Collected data
◆ ◆ ◆ ◆ ◆
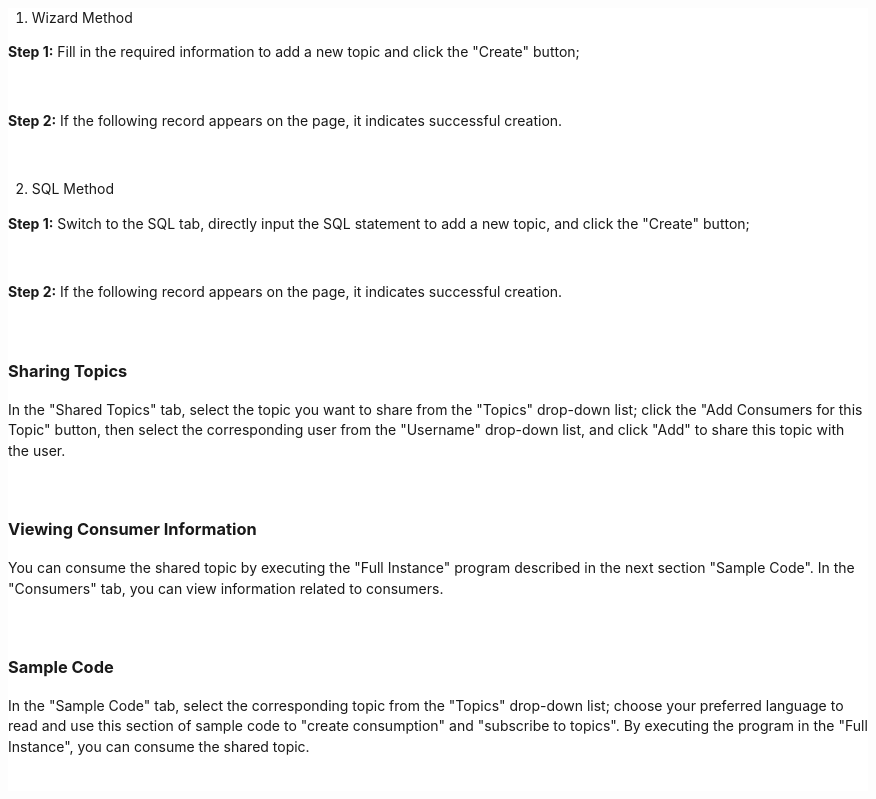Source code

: 1. Wizard Method

**Step 1:** Fill in the required information to add a new topic and click the "Create" button;

<figure>
<Image img={imgStep32} alt=""/>
</figure>

**Step 2:** If the following record appears on the page, it indicates successful creation.

<figure>
<Image img={imgStep33} alt=""/>
</figure>

2. SQL Method

**Step 1:** Switch to the SQL tab, directly input the SQL statement to add a new topic, and click the "Create" button;

<figure>
<Image img={imgStep34} alt=""/>
</figure>

**Step 2:** If the following record appears on the page, it indicates successful creation.

<figure>
<Image img={imgStep35} alt=""/>
</figure>

### Sharing Topics

In the "Shared Topics" tab, select the topic you want to share from the "Topics" drop-down list; click the "Add Consumers for this Topic" button, then select the corresponding user from the "Username" drop-down list, and click "Add" to share this topic with the user.

<figure>
<Image img={imgStep36} alt=""/>
</figure>

### Viewing Consumer Information

You can consume the shared topic by executing the "Full Instance" program described in the next section "Sample Code". In the "Consumers" tab, you can view information related to consumers.

<figure>
<Image img={imgStep37} alt=""/>
</figure>

### Sample Code

In the "Sample Code" tab, select the corresponding topic from the "Topics" drop-down list; choose your preferred language to read and use this section of sample code to "create consumption" and "subscribe to topics". By executing the program in the "Full Instance", you can consume the shared topic.

<figure>
<Image img={imgStep38} alt=""/>
</figure>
◆ ◆ ◆ ◆ ◆
INSTRUCTIONS TO FOLLOW ->
Give every record back exactly as it reads, with no images.

FINAL ANSWER ->
Source code

: 1. Wizard Method

**Step 1:** Fill in the required information to add a new topic and click the "Create" button;

<figure>
<Image img={imgStep32} alt=""/>
</figure>

**Step 2:** If the following record appears on the page, it indicates successful creation.

<figure>
<Image img={imgStep33} alt=""/>
</figure>

2. SQL Method

**Step 1:** Switch to the SQL tab, directly input the SQL statement to add a new topic, and click the "Create" button;

<figure>
<Image img={imgStep34} alt=""/>
</figure>

**Step 2:** If the following record appears on the page, it indicates successful creation.

<figure>
<Image img={imgStep35} alt=""/>
</figure>

### Sharing Topics

In the "Shared Topics" tab, select the topic you want to share from the "Topics" drop-down list; click the "Add Consumers for this Topic" button, then select the corresponding user from the "Username" drop-down list, and click "Add" to share this topic with the user.

<figure>
<Image img={imgStep36} alt=""/>
</figure>

### Viewing Consumer Information

You can consume the shared topic by executing the "Full Instance" program described in the next section "Sample Code". In the "Consumers" tab, you can view information related to consumers.

<figure>
<Image img={imgStep37} alt=""/>
</figure>

### Sample Code

In the "Sample Code" tab, select the corresponding topic from the "Topics" drop-down list; choose your preferred language to read and use this section of sample code to "create consumption" and "subscribe to topics". By executing the program in the "Full Instance", you can consume the shared topic.

<figure>
<Image img={imgStep38} alt=""/>
</figure>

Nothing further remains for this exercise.